Ab 1933 und auch nach seiner Deportation nach Theresienstadt setzte er sich in seiner Eigenschaft als Führer der deutsch-jüdischen Gemeinschaft unermüdlich dafür ein, seinen Glaubensbrüdern jede nur mögliche praktische, intellektuelle und geistige Unterstützung zukommen zu lassen.
Während andere nach dem Krieg daran arbeiteten, das deutsch-jüdische Leben aus der Asche wieder aufzubauen, erklärte ein desillusionierter Baeck diese Bemühungen für fehlgeleitet und verbrachte den Rest seines Lebens in England. Dennoch ist sein Name heute vielleicht am bekanntesten durch die Leo-Baeck-Institute in New York, London, Berlin und Jerusalem, die sich der Bewahrung des kulturellen Erbes des deutschsprachigen Judentums widmen.
Michael A. Meyer hat eine Biographie geschrieben, die Leo Baecks Stellung als mutiger Gemeindeleiter und als einer der bedeutendsten jüdischen religiösen Denker des 20. Jahrhunderts, vergleichbar mit bekannteren Persönlichkeiten wie Martin Buber, Franz Rosenzweig und Abraham Joshua Heschel, gleichermaßen berücksichtigt.
Um Baeck vollständig zu verstehen, so Meyer, müsse man nicht nur sein Denken und sein öffentliches Wirken untersuchen, sondern auch seine Persönlichkeit.

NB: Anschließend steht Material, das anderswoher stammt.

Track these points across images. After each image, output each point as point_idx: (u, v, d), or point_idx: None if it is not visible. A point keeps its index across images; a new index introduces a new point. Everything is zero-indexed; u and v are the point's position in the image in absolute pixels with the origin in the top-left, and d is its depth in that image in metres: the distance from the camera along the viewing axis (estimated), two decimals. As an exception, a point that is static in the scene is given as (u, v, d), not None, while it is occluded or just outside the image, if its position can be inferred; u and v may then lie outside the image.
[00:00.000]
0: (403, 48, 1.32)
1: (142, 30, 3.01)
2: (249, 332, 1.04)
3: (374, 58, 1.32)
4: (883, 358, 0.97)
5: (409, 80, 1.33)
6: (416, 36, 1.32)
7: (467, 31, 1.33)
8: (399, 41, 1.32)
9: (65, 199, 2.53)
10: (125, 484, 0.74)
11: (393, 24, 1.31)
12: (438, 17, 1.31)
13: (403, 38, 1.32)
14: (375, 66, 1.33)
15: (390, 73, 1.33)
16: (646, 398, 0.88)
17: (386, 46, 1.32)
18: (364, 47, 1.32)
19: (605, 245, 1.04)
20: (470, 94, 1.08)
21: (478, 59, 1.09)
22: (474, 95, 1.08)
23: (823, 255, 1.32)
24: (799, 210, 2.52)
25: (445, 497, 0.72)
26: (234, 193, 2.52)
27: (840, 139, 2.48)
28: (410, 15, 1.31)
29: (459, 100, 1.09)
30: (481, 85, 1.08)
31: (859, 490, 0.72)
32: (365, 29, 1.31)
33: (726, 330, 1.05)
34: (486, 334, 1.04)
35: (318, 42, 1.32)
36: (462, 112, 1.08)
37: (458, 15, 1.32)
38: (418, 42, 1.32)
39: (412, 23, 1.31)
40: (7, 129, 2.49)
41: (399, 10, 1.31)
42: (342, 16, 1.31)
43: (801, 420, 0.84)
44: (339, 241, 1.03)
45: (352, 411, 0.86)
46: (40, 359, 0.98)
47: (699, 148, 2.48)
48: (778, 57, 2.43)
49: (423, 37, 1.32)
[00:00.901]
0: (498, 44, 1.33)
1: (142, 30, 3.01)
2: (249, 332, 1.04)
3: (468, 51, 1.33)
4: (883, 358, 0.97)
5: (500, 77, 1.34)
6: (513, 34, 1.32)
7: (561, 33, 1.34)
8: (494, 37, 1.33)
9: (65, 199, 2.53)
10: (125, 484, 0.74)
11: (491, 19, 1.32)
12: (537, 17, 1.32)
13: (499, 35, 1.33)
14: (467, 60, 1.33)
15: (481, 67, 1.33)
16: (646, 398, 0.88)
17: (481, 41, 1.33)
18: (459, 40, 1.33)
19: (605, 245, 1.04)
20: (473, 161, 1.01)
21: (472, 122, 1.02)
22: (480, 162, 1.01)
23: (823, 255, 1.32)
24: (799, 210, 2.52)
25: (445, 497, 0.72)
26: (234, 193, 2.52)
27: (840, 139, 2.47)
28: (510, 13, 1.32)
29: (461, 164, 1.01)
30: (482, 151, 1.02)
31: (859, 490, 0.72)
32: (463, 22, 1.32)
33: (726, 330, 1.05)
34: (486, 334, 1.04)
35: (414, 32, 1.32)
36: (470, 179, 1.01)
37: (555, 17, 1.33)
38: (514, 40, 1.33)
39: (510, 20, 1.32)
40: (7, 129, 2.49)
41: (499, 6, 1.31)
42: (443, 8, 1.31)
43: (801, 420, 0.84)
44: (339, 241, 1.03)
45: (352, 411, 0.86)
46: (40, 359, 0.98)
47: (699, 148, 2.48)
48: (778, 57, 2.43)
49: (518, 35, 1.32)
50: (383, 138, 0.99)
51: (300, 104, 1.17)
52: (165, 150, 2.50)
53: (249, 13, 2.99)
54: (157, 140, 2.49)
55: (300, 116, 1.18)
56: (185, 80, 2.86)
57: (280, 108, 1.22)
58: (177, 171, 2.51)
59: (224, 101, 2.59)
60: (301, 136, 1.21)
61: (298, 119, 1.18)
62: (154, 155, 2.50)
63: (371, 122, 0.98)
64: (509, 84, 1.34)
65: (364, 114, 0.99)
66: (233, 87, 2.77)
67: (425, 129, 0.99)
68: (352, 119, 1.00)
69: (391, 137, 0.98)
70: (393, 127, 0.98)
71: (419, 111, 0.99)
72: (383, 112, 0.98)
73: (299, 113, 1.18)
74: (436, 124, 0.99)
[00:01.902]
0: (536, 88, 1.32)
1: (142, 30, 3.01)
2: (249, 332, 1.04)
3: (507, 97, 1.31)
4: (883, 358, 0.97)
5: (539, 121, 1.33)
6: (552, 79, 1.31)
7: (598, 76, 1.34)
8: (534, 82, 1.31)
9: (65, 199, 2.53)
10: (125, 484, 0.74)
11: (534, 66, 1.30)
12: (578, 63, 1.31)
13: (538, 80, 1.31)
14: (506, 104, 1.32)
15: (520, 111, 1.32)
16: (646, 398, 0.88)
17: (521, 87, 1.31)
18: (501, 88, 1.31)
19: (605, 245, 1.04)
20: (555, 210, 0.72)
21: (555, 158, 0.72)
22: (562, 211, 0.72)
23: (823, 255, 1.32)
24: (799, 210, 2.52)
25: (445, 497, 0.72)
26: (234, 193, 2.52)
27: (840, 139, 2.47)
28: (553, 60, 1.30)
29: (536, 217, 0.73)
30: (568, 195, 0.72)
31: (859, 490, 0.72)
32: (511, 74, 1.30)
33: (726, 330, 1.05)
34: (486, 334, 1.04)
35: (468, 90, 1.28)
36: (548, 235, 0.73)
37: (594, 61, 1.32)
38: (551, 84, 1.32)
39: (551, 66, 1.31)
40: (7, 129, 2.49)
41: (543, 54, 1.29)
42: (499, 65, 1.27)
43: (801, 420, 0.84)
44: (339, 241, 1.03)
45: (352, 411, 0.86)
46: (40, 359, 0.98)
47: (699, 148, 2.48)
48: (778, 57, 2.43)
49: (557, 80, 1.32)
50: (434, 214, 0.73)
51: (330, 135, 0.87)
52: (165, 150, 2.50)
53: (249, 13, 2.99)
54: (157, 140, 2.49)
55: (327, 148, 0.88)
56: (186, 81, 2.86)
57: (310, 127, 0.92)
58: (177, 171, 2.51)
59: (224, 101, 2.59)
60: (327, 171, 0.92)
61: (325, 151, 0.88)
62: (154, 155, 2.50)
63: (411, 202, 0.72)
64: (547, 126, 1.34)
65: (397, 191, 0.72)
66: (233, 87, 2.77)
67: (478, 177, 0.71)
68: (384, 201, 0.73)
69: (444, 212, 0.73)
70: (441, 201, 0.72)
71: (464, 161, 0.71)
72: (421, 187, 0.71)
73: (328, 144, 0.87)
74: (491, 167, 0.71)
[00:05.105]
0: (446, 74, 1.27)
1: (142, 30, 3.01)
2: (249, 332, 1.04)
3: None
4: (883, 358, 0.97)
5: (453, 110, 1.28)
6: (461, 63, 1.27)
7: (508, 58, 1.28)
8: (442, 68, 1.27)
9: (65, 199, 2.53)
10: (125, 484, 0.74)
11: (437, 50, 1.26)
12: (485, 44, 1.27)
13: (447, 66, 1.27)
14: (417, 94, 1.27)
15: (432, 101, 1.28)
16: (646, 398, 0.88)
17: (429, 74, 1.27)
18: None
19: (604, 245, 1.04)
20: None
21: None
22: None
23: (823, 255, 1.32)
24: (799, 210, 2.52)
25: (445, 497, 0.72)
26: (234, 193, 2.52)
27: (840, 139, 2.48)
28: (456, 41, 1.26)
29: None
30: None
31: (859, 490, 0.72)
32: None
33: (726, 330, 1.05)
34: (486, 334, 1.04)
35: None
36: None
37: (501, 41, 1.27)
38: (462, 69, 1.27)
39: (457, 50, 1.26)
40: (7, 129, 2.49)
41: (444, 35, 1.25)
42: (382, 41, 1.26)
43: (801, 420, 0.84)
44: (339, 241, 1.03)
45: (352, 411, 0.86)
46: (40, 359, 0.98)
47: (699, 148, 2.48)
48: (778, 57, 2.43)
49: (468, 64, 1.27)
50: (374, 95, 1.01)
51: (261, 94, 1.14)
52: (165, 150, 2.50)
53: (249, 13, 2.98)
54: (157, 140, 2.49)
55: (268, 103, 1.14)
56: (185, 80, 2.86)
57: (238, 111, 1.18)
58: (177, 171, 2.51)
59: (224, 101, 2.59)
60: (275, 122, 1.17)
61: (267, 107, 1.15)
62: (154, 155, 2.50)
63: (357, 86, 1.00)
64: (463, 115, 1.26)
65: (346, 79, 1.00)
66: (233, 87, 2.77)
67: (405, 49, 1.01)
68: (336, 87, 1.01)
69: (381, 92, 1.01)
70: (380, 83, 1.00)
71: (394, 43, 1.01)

Im Allgemeinen wurde er als sanft und freundlich beschrieben, konnte aber auch kämpferisch sein, wenn es nötig war, und ein Hauch von Puritanismus und eine übergroße Verehrung für das Märtyrertum durchzogen seine psychologische Verfassung. Auf der Grundlage einer Vielzahl von Quellen, von denen einige erst in den letzten Jahren ans Licht gekommen sind, vor allem aber anhand von Baecks eigenen Schriften, zeichnet Meyer ein komplexes und nuanciertes Bild einer der bemerkenswertesten Persönlichkeiten der jüdischen Geschichte unserer Zeit.